===== Text section =====

Monday, February 17, 2014

Mae West: Harvey Oliver Brooks

MAE WEST's smash hit "I'm No Angel" featured the music of Harvey Oliver Brooks.  According to some sources, Brooks is the first black American to have written a complete score for a major motion picture.  That's a neat accomplishment so let's discuss him during Black History Month.                
• • Harvey Oliver Brooks [17 February 1899 — 17 June 1968] • •
• • In "I'm No Angel" Mae warbles the title tune in her inimitable sassy way.
• • Harvey Brooks wrote the music for the theme song and the lyrics were written by Gladys DuBois and Ben Ellison.
• • Born in Philadelphia, Pennsylvania on Friday, 17 February 1899, Harvey Brooks also wrote the music for "I Want You, I Need You" and several other Mae West numbers, too. 
• • Composer Harvey Brooks — a member of ASCAP — died in Los Angeles on Monday, 17 June 1968.  He was 69.
• • On Saturday, 17 February 1934 • •
• • A.M. Botsford, after reviewing the script for "It Ain't No Sin" and songs such as "Creole Man" ——about smoking marijuana with a Creole man and stroking his "warm, high brown skin" — — dashed off a letter to Joe Breen on Saturday, 17 February 1934.  Botsford warned Joe about "many lines which are censorably dangerous."

===== Items =====

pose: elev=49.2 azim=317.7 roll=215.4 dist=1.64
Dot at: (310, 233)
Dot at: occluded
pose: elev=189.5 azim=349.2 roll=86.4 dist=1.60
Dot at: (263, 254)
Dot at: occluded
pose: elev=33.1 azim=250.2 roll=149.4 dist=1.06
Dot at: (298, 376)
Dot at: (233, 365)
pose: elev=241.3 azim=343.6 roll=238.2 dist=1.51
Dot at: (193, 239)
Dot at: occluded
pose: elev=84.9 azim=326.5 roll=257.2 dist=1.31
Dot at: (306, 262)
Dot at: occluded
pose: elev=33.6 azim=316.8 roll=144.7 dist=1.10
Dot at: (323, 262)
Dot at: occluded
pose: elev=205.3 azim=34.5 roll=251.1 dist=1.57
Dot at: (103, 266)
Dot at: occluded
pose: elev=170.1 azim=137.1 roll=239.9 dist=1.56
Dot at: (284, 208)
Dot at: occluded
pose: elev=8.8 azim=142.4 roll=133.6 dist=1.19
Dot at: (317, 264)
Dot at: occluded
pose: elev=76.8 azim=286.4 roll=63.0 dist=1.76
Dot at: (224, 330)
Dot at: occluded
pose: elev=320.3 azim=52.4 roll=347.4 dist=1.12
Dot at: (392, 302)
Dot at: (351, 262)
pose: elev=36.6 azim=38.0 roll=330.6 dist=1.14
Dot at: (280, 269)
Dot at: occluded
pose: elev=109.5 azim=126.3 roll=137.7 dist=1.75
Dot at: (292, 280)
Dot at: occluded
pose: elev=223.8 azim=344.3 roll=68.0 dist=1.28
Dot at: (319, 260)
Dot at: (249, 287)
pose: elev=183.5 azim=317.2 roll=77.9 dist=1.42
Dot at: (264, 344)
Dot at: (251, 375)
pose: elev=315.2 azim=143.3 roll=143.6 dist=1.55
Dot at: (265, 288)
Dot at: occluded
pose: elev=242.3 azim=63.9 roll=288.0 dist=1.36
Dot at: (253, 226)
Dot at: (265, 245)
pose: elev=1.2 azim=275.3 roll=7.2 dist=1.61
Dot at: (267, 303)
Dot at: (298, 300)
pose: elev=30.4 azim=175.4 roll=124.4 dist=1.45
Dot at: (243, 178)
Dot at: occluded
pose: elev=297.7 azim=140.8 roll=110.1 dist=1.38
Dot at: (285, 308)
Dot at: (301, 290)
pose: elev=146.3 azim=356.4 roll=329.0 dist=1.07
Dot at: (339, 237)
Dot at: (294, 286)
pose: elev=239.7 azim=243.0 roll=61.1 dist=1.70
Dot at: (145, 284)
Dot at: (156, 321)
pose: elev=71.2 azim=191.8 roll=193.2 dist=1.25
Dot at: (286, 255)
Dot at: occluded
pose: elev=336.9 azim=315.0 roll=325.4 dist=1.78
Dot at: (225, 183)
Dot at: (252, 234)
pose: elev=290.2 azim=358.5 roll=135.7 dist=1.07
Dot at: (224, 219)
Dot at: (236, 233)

=====

Render this sentence from the Harvey Oliver Brooks post into Spanish: "Harvey Brooks wrote the music for the theme song and the lyrics were written by Gladys DuBois and Ben Ellison."

Harvey Brooks escribió la música del tema principal y la letra fue escrita por Gladys DuBois y Ben Ellison.